Laguerre, who received his master’s degree in public health from Florida State University in 2016, has a passion for treating underserved populations, and he’s getting the support he needs to pursue this dream from the William W. and Marie C. Wolff Scholarship Fund.
Marie Wolff established this fund as a tribute to her husband, William, and their shared interest in medicine. Students who receive the Wolff scholarship are expected to commit themselves to principles of kindness, charitable service, sincere interest and trust among doctor and patients.
“This scholarship represents the faith the school has in me. It’s given me peace of mind and allows me to focus more on what matters,” Laguerre says. “The donors’ confidence in me adds another layer of motivation for my studies.”
Laguerre’s path to medicine became clear when he was in high school and observed his father, who works as a pediatrician, communicate clearly and compassionately with his patients.
“It was awesome for me to see my dad explain complicated science concepts to patients and to then see them express understanding back. He dispelled lots of scary things for these kids, and it was very special to witness,” he says.
While working toward his master’s, Laguerre discovered the joy he receives from working with statistics. That feeling continues today in his current research endeavors in the UF departments of orthopedics and rehabilitation and obstetrics and gynecology, where he works as a statistician and lead manuscript writer.
“It’s telling a tale with numbers. I use numbers to explain different phenomena and the relationships things have,” he says. “Being able to do this work throughout different areas of medicine has been very fulfilling for me.”
Over the last two and a half years, Laguerre has collected many treasured memories, like performing a fight scene as the Minotaur in the White Coat Company production of “Hercules” and learning survival tactics in the Georgia mountains for the Medical Wilderness Adventure Race Challenge. One experience he will never forget, however, was serving as a mentorship counselor at the Health Care Summer Institute at the UF College of Medicine. This program provides high school students from rural and underserved communities in Florida the opportunity to shadow physicians, as well as SAT tutoring and guidance on college admission essays.

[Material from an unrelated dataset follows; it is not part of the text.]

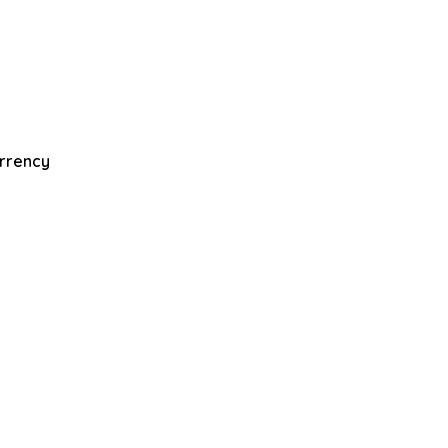
rrency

“For young people interested in health science careers, the camp gives them a viable pathway to go forward with their dreams,” Laguerre says. “It’s good for them to see people who look like them doing the things they want to do.”

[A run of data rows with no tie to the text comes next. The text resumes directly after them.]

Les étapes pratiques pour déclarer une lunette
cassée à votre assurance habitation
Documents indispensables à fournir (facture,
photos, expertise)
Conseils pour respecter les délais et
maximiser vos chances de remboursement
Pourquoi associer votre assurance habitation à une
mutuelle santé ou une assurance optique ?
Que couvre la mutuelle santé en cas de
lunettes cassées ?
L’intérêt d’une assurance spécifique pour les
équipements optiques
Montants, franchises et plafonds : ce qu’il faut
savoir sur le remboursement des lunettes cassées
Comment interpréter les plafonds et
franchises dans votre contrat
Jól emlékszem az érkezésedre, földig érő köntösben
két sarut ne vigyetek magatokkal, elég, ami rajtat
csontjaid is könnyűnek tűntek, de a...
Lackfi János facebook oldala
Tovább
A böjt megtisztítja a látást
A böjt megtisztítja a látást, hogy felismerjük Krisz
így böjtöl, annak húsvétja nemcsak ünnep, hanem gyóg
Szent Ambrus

When Laguerre graduates in 2020, he believes he will pursue a career in physical medicine and rehabilitation because of its opportunities to work with a growing and vulnerable population: those with disabilities.
“This field coordinates patient care in orthopedics, primary care and physical and occupational therapy. As a physiatrist, you try to improve the quality of life for people dealing with traumatic brain injuries, amputation or any other kind of trauma,” he says. “As someone who’s very concerned about public health, I’d like to treat an underserved community.”
Now that Laguerre has a few semesters of medical training under his belt, he can offer some advice to those who are just starting their medical training: Don’t compare yourself to those around you.
“It’s easy to look down on yourself when you see others studying for hours on end. Instead, focus on figuring out which way you learn best. It’s not about how much time you study, but the way you study that makes the material stick,” he says.